As a yoga practitioner and instructor myself, I consider the problem two-fold. In one corner, you have the student who might be a Type A executive type who has turned to yoga to incorporate a bit more stress relief in her life. But the same personality that pushes them in the corporate world to succeed is also pushing them to lift off into a headstand or touch their nose to their legs in a forward-fold during their first class. I can just hear a left hamstring ripping into small little tears as I write this.
And in the other corner, is the yoga instructor. For many fitness instructors, keeping their classes filled means keeping abreast on the latest fitness trends and knowing how to teach a yoga class has almost become a marketing necessity for them to stay in business. But… many of the yoga teachers today are doing a quick weekend workshop in yoga, receiving a certificate and declaring themselves as a yoga instructor. Or even more dangerous, there are individuals who don’t have any sort of fitness background and want to go into yoga because there were cutbacks with their service-sector job or want a more fulfilling profession.
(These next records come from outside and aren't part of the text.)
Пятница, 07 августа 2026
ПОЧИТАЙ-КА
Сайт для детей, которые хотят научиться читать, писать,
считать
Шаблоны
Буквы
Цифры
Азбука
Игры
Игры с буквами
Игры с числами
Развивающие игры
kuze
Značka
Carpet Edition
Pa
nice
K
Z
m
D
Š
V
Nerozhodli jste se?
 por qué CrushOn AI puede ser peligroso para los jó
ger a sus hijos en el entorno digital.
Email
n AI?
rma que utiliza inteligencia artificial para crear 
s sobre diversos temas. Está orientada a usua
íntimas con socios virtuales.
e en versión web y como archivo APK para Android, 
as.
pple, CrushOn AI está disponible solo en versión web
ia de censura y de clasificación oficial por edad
They take the same weekend yoga training course and are quickly given the responsibility of teaching alignment, breathing and technique to students who may have a host of health conditions or injuries. Scary.
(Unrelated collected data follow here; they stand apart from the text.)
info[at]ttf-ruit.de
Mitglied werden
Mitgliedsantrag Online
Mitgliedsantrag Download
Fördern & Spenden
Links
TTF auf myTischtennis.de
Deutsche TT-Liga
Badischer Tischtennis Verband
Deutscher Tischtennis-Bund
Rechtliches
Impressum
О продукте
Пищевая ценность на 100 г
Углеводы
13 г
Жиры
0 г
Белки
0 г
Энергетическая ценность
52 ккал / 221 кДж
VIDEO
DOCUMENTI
I don’t mean to get too hard on all of the yoga instructors out there because there are many brilliant, compassionate, and very learned teachers that have years of instruction and tutelage under their Prana yoga pants. The Yoga Alliance is an organization whose sole purpose is to ensure that individuals who want to become yoga instructors are receiving adequate training and instruction before they are allowed to help someone position themselves in triangle pose. But even this certification falls short because it is voluntary and it only requires about 200 hours of instruction.
My advice, look for a teacher who has real experience. By real experience, I mean, seek out an instructor who has learned a style of yoga from senior teachers, who was a devoted practitioner BEFORE he or she became a teacher and who teaches just one kind of yoga like Ashtanga, Anusara, or Iyengar rather than teaching a combination of different kinds of yoga.
And be nice to yourself. Remember in yoga, you’re not trying to get anywhere. You are no further along your path to enlightenment just because you can stand on your head.